N, S co-doped carbon quantum dots anchoring on copper-vacancy-rich Cu nanowires/Cu foam as the cathode in microbial fuel cells: Role of C-S-Cu active site

Abstract

Oxygen reduction reaction (ORR) electrocatalysts have been considered as one of the key components in microbial fuel cells (MFCs). Heteroatom-doped carbon quantum dots (CQDs) derived from biomass have attracted wide attention due to their rich functional groups, excellent properties, and environmental friendliness. Herein, orange-peels-derived N, S co-doped carbon quantum dots (N, S-CQDs) are in-situ anchored on copper-vacancy-rich Cu nanowires/Cu foam (V-Cu NWs/CF), obtaining the N, S-CQDs/Cu2O-Cu NWs, to catalyze ORR in MFCs. The interaction between N, S-CQDs and V-Cu NWs/CF from the N, S-CQDs/Cu2O-Cu NWs is bridged by the C-S-Cu bond, which is demonstrated to be the active site towards ORR and plays an important role in promoting electron transfer by in-situ Raman and X-ray photoelectron spectroscopy characterizations.
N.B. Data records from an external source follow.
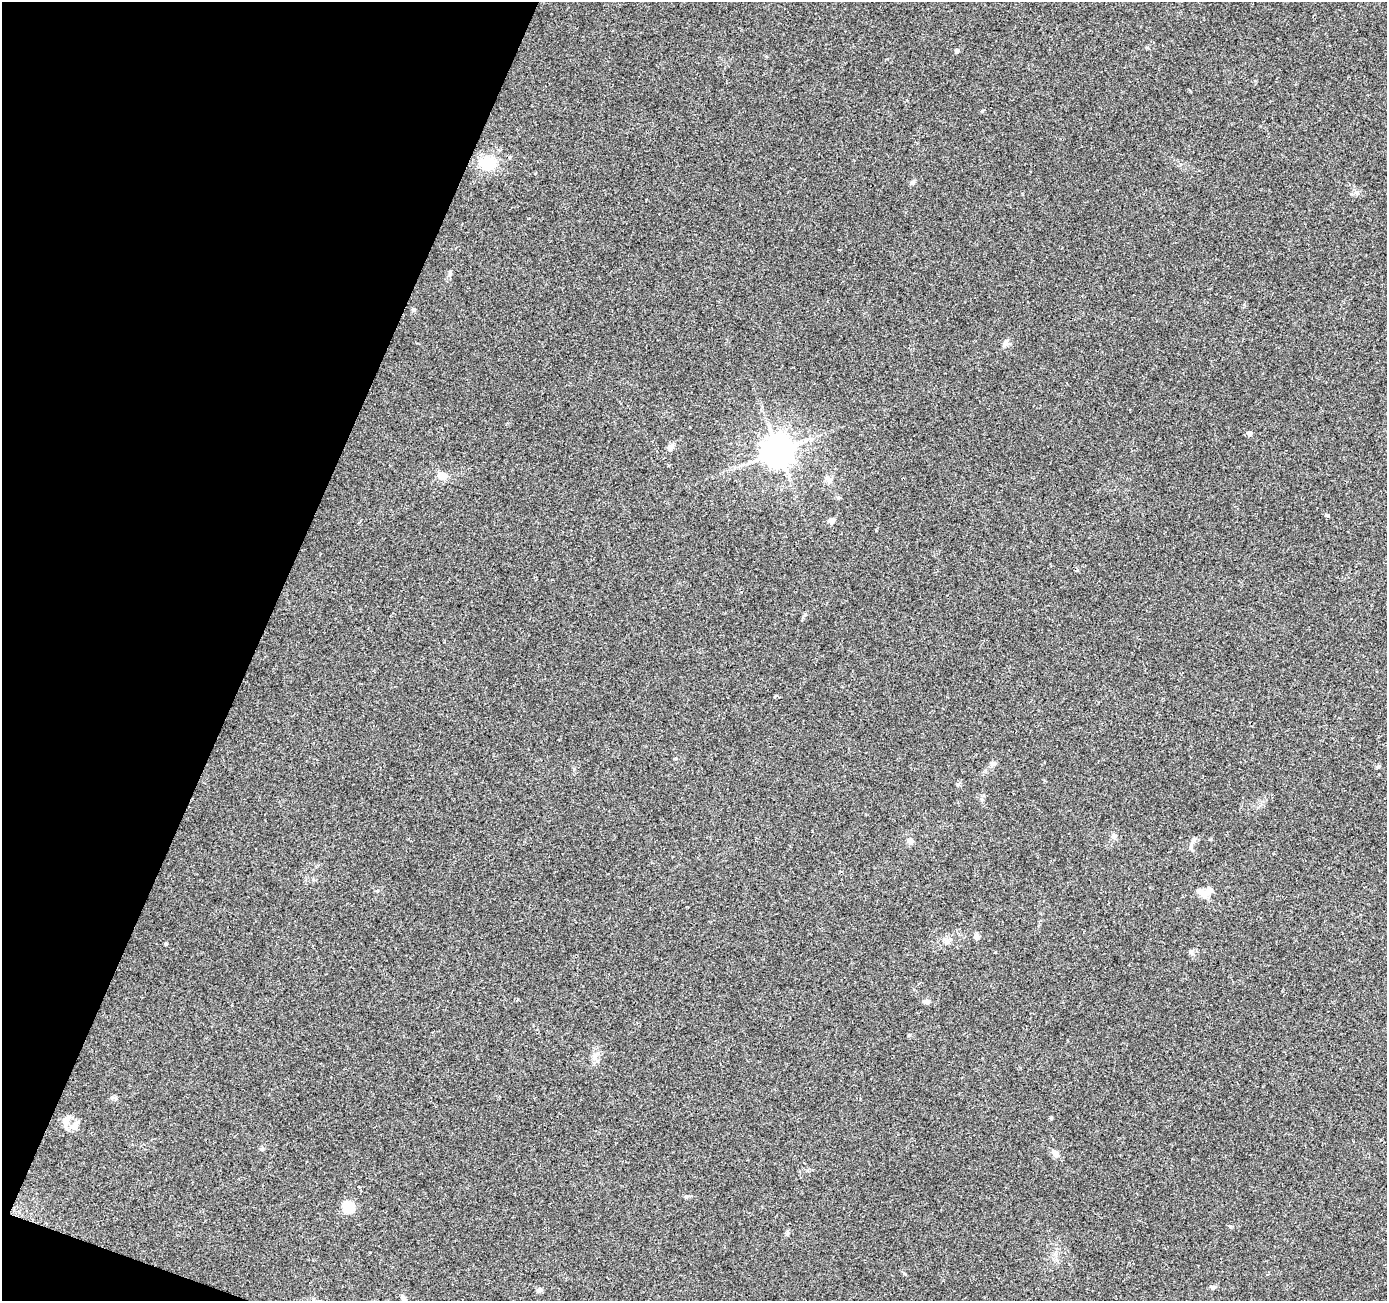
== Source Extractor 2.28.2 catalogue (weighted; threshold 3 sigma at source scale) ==
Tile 9 of 4 x 4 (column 1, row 3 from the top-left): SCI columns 7-1391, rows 1575-2873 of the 5547 x 5680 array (HDU 1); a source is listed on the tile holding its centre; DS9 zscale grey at full resolution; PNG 1389 x 1303 px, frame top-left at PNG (2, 2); no overlay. Shown black and unused: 19% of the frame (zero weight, under 2 of 3 exposures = <1% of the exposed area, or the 3 px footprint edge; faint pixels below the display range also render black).
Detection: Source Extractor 2.28.2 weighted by HDU 2 'WHT'; one run over the whole footprint, this tile lists its part. Background 0.0544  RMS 0.0058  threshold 0.0262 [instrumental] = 3 sigma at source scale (4.5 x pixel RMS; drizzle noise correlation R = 1.50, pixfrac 1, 0.0396/0.0396 arcsec/px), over >= 5 px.
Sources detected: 38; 1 cosmic-ray / hot-pixel residue — not listed; the other 37 listed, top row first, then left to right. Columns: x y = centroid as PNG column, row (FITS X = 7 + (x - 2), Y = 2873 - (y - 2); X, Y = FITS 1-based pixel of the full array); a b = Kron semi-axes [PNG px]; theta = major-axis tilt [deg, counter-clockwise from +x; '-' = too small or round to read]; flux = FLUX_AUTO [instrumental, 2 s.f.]
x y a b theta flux
957 51 5 4 - 2
488 163 15 12 -8 19
912 182 7 6 - 1.3
450 274 8 4 82 1.1
413 309 6 4 -19 0.76
1006 343 9 7 58 2.3
1249 433 5 5 - 2.4
670 448 10 7 66 2.3
778 451 9 9 - 1100
441 475 9 7 -5 6.2
829 480 9 6 -49 2.1
1326 515 4 3 - 2.8
831 521 5 4 - 5.5
775 696 4 3 - 1.3
992 764 8 6 49 1.6
958 785 7 5 69 1
1113 836 8 7 - 1.6
1193 840 12 5 58 1.8
910 841 7 7 - 2.3
1207 891 19 10 22 6.4
976 937 7 6 - 1.9
947 941 7 4 18 1.5
166 944 3 3 - 0.76
1192 952 9 5 -71 1.4
926 1002 9 6 -4 1.9
595 1056 12 4 65 2.3
115 1098 6 4 -90 0.92
1051 1118 4 4 - 0.79
66 1120 16 10 50 4.4
75 1125 15 8 48 4.1
262 1148 7 5 18 0.98
1055 1153 10 7 -50 3.4
686 1197 5 4 - 0.97
348 1206 6 5 - 44
1213 1287 7 5 -1 1.1
539 1290 8 6 20 1.3
403 1298 9 5 -55 1.7
Isophote crosses this tile's border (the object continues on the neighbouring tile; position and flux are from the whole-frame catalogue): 1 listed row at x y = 403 1298
Unlisted compact peaks at least as high as the median listed source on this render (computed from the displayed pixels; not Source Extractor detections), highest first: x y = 982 111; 1230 1226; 1377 767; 805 614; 995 952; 905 1274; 909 1035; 676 758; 787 1234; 1357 193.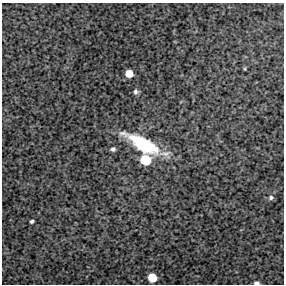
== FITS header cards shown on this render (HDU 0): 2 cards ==
NAXIS1  =                  282 / FITS: X Dimension
NAXIS2  =                  282 / FITS: Y Dimension

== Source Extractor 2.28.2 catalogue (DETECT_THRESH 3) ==
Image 282 x 282 px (HDU 0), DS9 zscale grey, 1 PNG px = 1 image px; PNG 286 x 286 px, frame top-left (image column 1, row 282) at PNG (2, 3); no overlay
Background 4380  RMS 210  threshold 643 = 3 sigma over >= 5 px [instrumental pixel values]
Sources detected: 10; all 10 listed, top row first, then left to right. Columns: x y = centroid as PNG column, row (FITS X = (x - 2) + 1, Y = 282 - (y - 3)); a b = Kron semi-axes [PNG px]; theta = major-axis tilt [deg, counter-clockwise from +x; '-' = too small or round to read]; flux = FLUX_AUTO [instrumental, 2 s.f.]
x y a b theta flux
245 69 5 3 - 1.3e+04
129 73 6 6 - 2.0e+05
135 91 7 6 - 3.6e+04
143 144 36 12 -29 1.1e+06
113 149 5 5 - 3.7e+04
145 160 8 8 - 5.1e+05
271 197 6 5 - 3.3e+04
32 221 4 3 - 2.8e+04
152 278 7 6 - 3.1e+05
257 283 5 3 - 4.5e+04
At the frame edge (FLAGS 8, measured only in part): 1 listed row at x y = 257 283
In MFCs, the maximum power density (924.5 ± 32.5 mW·m−2) of N, S-CQDs/Cu2O-Cu NWs is 1.34 times that of Pt/C (686.5 ± 28.0 mW·m−2), and its long-term stability also outperforms the Pt/C. This study provides inspiration for synthesis of efficient ORR electrocatalysts with metal-ligand active sites creating by heteroatom-doped CQDs and cationic-metal-vacancy-rich materials.